Thursday, June 11, 2009

May in Review

May was a bad month! Only three books, including one that I didn't really care for. (Also, apologies to my lovely fine-free library, because the spring publishing rush backed me up! No need to send bills - I'm returning them....)

Finally got around to Linda Fairstein's Lethal Legacy which has been lying around here since January. I always enjoy her books, aside from the ridiculously awkward attempts she makes at interjecting sex scenes, because she delves into the history of a different aspect of New York each time. And this time, it was the New York Public Library! And, as a bonus, map and print collectors. As always, I tend to wish I remembered as much about her plots as I remember about the institutions or locations she focuses on, but it's not a perfect world. Nice beach material at worst.

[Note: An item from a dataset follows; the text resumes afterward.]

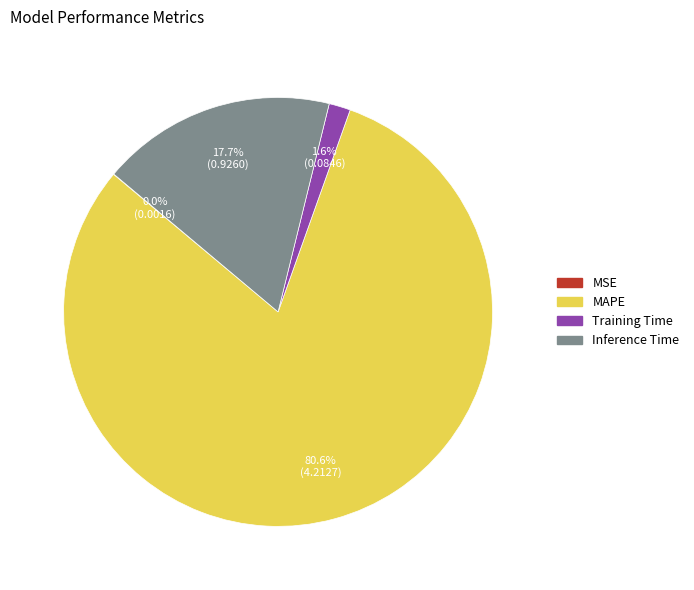

Which has a higher value, MAPE or Inference Time?

MAPE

Laurie King's The Language of Bees was more enjoyable. Occasionally a little lighter on historic material than Fairstein, or at least less hard history in terms of dates and places, but much better for plot and atmosphere. I wish social clubs were still in vogue. (And I wish that people I'd actually find interesting would be members, if they were....) I did have the pleasure of dinner at the Queen City Club in Cincinnati while I was reading this, and the big paneled rooms filled with art and bookshelves, watching it rain while munching on macaroons (I would consider membership just for them alone), gave me a nice framework for the imagination during some of The Language of Bees. Also some great accounts of the challenges faced in the early days of flight. Flying over the crags of Scotland in bad weather in the 1920s - not for the faint of heart! I enjoy Mary Russell far more than Kate Martinelli for some reason; it may not be just me, as the two series feel so completely different that it seems they must have been written by two separate authors.

And after that, for reasons known only to Entertainment Weekly's best of 2008 list, I subjected myself to Disquiet by Julia Leigh, which was, at least, short. I hate it when I come away from a book thinking, "I just don't get it," but that's exactly what happened here. Not to fault her prose, which had lovely moments, but I'm not a fan of literature that feels obtuse just for the sake of being obtuse. I suppose at my heart, I believe that writing is about communicating, and I cannot for the life of me understand why someone would choose to communicate confusion or be praised for communicating vagueness. I think this comes back to Nancy's Pearl discussion about how readers enter books; people enter through four "doorways": language, plot, character or setting. All books, of course, have these doorways, but most books have much "larger" doorways in one area or another. And the great works of fiction - The Hobbit, Gone With the Wind, Huckleberry Finn - those books have large doorways across the board. I've found that of the four, language is least likely to induce me, at least without the accompaniment of one of the other three, and that was the case with Disquiet. Yet another example of good writing that does not necessarily make for good reading.

June is already much more promising with four titles polished off already, and two new gifts from the library!